Document excerpt ->
I am trying to parse a csv file which has both english and hindi characters and I am using utf-16. It works fine but as soon as it hits the hindi charatcer it fails. I am at a loss here.
Heres the code -->
import csv
import codecs
csvReader = csv.reader(codecs.open('/home/kuberkaul/Downloads/csv.csv', 'rb', 'utf-16'))
for row in csvReader:
print row
The error that I get is Traceback (most recent call last):
> File "csvreader.py", line 8, in <module>
> for row in csvReader: UnicodeEncodeError: 'ascii' codec can't encode characters in position 11-18: ordinal not in range(128)
> kuberkaul@ubuntu:~/Desktop$
How do I solve this ?
Edit 1:
I tried the solutions and used unicdoe csv reader and now it gives the error :
UnicodeDecodeError: 'ascii' codec can't decode byte 0xff in position 0: ordinal not in range(128)

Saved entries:
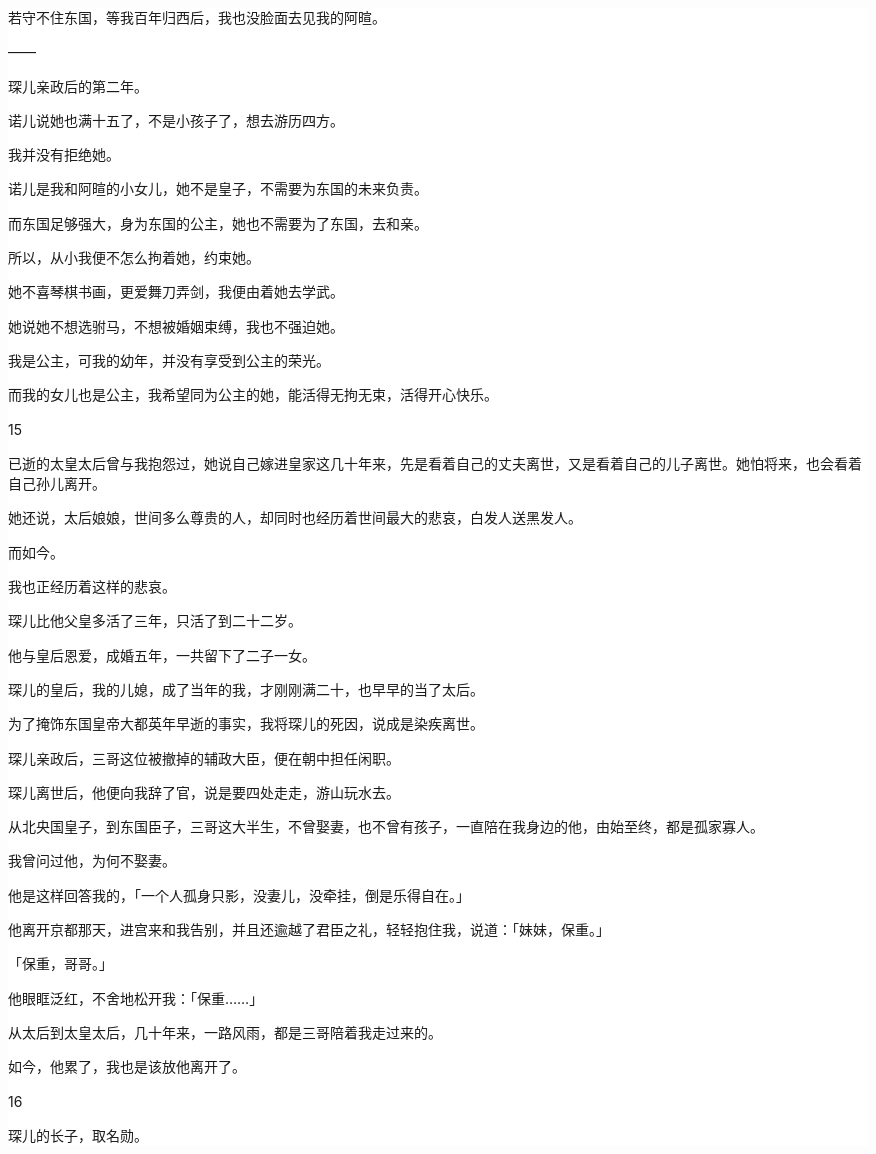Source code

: 若守不住东国，等我百年归西后，我也没脸面去见我的阿暄。

——

琛儿亲政后的第二年。

诺儿说她也满十五了，不是小孩子了，想去游历四方。

我并没有拒绝她。

诺儿是我和阿暄的小女儿，她不是皇子，不需要为东国的未来负责。

而东国足够强大，身为东国的公主，她也不需要为了东国，去和亲。

所以，从小我便不怎么拘着她，约束她。

她不喜琴棋书画，更爱舞刀弄剑，我便由着她去学武。

她说她不想选驸马，不想被婚姻束缚，我也不强迫她。

我是公主，可我的幼年，并没有享受到公主的荣光。

而我的女儿也是公主，我希望同为公主的她，能活得无拘无束，活得开心快乐。

15

已逝的太皇太后曾与我抱怨过，她说自己嫁进皇家这几十年来，先是看着自己的丈夫离世，又是看着自己的儿子离世。她怕将来，也会看着自己孙儿离开。

她还说，太后娘娘，世间多么尊贵的人，却同时也经历着世间最大的悲哀，白发人送黑发人。

而如今。

我也正经历着这样的悲哀。

琛儿比他父皇多活了三年，只活了到二十二岁。

他与皇后恩爱，成婚五年，一共留下了二子一女。

琛儿的皇后，我的儿媳，成了当年的我，才刚刚满二十，也早早的当了太后。

为了掩饰东国皇帝大都英年早逝的事实，我将琛儿的死因，说成是染疾离世。

琛儿亲政后，三哥这位被撤掉的辅政大臣，便在朝中担任闲职。

琛儿离世后，他便向我辞了官，说是要四处走走，游山玩水去。

从北央国皇子，到东国臣子，三哥这大半生，不曾娶妻，也不曾有孩子，一直陪在我身边的他，由始至终，都是孤家寡人。

我曾问过他，为何不娶妻。

他是这样回答我的，「一个人孤身只影，没妻儿，没牵挂，倒是乐得自在。」

他离开京都那天，进宫来和我告别，并且还逾越了君臣之礼，轻轻抱住我，说道：「妹妹，保重。」

「保重，哥哥。」

他眼眶泛红，不舍地松开我：「保重……」

从太后到太皇太后，几十年来，一路风雨，都是三哥陪着我走过来的。

如今，他累了，我也是该放他离开了。

16

琛儿的长子，取名勋。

What to do -> Can you resume the forum post about parsing a UTF-16 CSV file with English and Hindi characters, carrying on after its last line?

Result ->
The code is :
import csv
import codecs, io
def unicode_csv_reader(unicode_csv_data, dialect=csv.excel, **kwargs):
# csv.py doesn't do Unicode; encode temporarily as UTF-8:
csv_reader = csv.reader(utf_8_encoder(unicode_csv_data),
dialect=dialect, **kwargs)
for row in csv_reader:
# decode UTF-8 back to Unicode, cell by cell:
yield [unicode(cell, 'utf-8') for cell in row]
def utf_8_encoder(unicode_csv_data):
for line in unicode_csv_data:
yield line.encode('utf-8')
filename = '/home/kuberkaul/Downloads/csv.csv'
reader = unicode_csv_reader(codecs.open(filename))
print reader
for rows in reader:
print rows
As the documentation says, in a big Note near the top:
This version of the csv module doesn’t support Unicode input. Also, there are currently some issues regarding ASCII NUL characters. Accordingly, all input should be UTF-8 or printable ASCII to be safe; see the examples in section Examples.
If you follow link to the example, it shows you the solution: Encode each line to UTF-8 before passing it to csv
. They even give you a nice wrapper, so you can just replace the csv.reader
with unicode_csv_reader
and the rest of your code is unchanged:
csvReader = unicode_csv_reader(codecs.open('/home/kuberkaul/Downloads/csv.csv', 'rb', 'utf-16'))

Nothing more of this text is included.